The Voyager spacecraft carried on board a plethora of scientific instruments but attached to the side was a golden record. The sounds of Earth were recorded upon it. Now, another mission is going to be carrying a message out into space. The Europa Clipper mission will launch in October and it will carry a plaque with images, illustrations and messages. There will be more than 2.6 million names and the word for ‘water’ converted into waveform from 103 languages.
Galaxy NGC3799 lies around 16 million light years from Earth. Any event observed today within that galaxy took place 16 million years ago. One such event was observed in February 2023 when a surge in brightness in the core was followed by a rapid dimming. The observations that followed revealed that the event was a star being torn apart by a supermassive black hole at the heart of the galaxy. This is not the first time such an event has been observed but it is the first to be within our galactic backyard suggesting it may be more common that first thought.
Some parts of the Universe only reveal important details when observed in radio waves. That explains why we have ALMA, the Atacama Large Millimetre-submillimetre Array, a collection of 7-meter and 12-meter radio telescopes that work together as an interferometer. But, ALMA-type arrays have their limitations, and astronomers know what they need to overcome those limitations.
The Universe is filled with supermassive black holes. Almost every galaxy in the cosmos has one, and they are the most well-studied black holes by astronomers. But one thing we still don’t understand is just how they grew so massive so quickly.

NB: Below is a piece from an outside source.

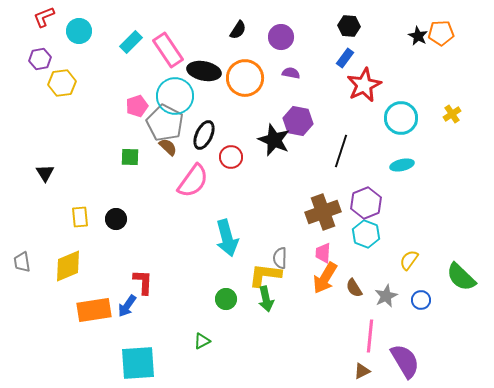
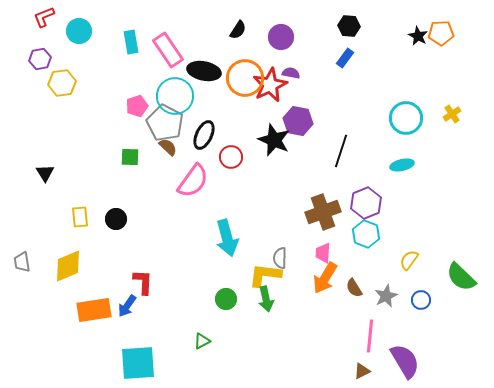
cyan rectangle at (131, 42): rotated 55 degrees counterclockwise
red star at (364, 85): moved 94 px left
cyan circle at (401, 118): moved 5 px right
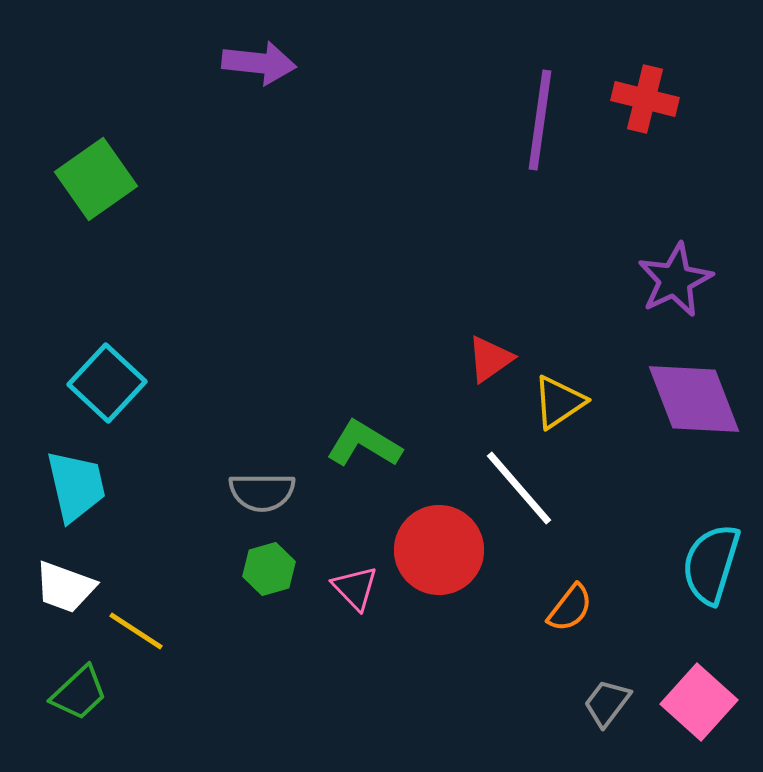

To answer that, astronomers have to identify lots of black holes in the early Universe, and since they are typically found in merging galaxies, that means astronomers have to identify early galaxies accurately. By hand. But thanks to the power of machine learning, that’s changing.
Earth’s oceans are—like space—a largely unexplored frontier. Relatively few humans have explored either place, using specialized life-support equipment. Unlike space, however, the oceans also have other beings that can explore them: jellyfish. They can head to places underwater that humans can never go. That makes them interesting candidates for autonomous ocean exploration.